PROVIDED DATA:
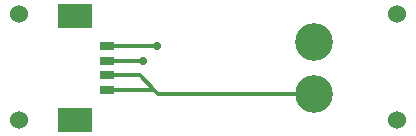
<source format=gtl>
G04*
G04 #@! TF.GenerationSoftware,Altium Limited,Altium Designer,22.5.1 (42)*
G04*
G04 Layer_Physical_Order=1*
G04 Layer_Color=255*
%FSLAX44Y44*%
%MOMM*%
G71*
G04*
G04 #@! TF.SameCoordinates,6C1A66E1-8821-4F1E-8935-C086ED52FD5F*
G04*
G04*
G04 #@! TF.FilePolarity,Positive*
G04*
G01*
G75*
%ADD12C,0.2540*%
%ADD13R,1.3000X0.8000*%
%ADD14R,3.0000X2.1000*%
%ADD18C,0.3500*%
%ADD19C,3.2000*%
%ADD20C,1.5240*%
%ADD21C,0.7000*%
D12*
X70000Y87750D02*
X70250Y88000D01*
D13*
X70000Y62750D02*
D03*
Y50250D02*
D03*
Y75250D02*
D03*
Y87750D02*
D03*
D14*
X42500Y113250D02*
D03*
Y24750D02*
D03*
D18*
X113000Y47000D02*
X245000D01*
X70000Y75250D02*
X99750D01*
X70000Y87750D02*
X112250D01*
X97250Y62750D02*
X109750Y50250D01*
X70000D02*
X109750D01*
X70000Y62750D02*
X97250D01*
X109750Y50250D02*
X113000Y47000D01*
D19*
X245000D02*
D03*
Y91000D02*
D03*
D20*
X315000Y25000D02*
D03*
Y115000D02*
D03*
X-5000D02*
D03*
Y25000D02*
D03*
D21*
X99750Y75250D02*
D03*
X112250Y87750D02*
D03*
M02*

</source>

* * *

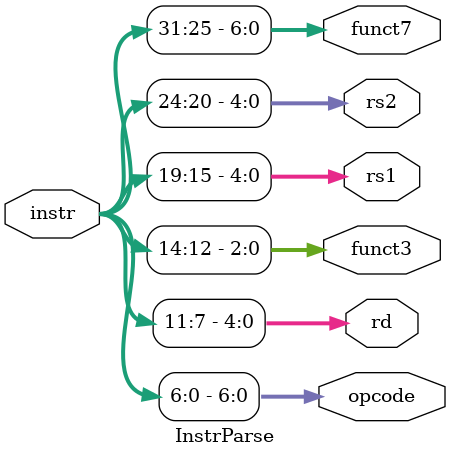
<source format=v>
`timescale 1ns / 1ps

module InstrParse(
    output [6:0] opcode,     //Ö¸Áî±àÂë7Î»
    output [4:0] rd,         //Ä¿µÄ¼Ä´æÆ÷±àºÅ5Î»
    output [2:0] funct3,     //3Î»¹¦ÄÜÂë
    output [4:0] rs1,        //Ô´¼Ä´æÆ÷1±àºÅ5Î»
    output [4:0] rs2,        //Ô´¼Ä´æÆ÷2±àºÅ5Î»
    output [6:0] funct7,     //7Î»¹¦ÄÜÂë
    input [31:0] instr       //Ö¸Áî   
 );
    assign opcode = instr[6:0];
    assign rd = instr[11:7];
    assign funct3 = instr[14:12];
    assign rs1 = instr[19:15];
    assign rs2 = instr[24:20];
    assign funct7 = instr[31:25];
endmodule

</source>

WHAT NEEDS TO BE DONE: The lines sought are those in the data above that include the string "ÄÜÂë"; copy each one.

EXERCISE OUTPUT:
    output [2:0] funct3,     //3Î»¹¦ÄÜÂë
    output [6:0] funct7,     //7Î»¹¦ÄÜÂë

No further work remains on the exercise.